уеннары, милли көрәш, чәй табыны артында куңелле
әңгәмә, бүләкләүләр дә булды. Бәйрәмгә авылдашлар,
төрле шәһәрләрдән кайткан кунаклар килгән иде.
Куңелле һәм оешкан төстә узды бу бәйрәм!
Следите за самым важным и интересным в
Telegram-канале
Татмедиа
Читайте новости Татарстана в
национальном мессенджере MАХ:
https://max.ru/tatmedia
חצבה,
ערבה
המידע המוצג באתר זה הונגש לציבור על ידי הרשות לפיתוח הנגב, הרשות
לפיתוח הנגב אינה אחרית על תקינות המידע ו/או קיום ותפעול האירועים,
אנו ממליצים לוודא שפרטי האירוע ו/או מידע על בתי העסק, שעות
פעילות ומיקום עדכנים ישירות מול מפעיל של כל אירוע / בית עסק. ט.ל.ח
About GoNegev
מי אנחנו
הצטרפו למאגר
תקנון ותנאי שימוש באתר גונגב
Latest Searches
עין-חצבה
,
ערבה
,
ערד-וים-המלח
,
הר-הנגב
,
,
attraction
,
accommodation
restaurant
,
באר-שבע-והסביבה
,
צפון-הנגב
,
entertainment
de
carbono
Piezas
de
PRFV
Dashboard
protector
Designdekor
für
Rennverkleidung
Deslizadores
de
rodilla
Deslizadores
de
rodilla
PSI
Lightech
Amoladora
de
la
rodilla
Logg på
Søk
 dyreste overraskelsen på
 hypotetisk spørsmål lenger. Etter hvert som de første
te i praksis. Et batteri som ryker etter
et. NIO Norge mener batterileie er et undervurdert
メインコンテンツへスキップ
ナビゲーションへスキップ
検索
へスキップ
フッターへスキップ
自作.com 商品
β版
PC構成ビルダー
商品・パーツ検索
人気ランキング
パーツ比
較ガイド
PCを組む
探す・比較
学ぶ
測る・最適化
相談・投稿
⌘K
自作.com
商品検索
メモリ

### TASK GOAL
Copy out verbatim every line from the beginning of the entries up to and including the line containing "Telegram-канале".

### THE COMPLETED TASK
уеннары, милли көрәш, чәй табыны артында куңелле
әңгәмә, бүләкләүләр дә булды. Бәйрәмгә авылдашлар,
төрле шәһәрләрдән кайткан кунаклар килгән иде.
Куңелле һәм оешкан төстә узды бу бәйрәм!
Следите за самым важным и интересным в
Telegram-канале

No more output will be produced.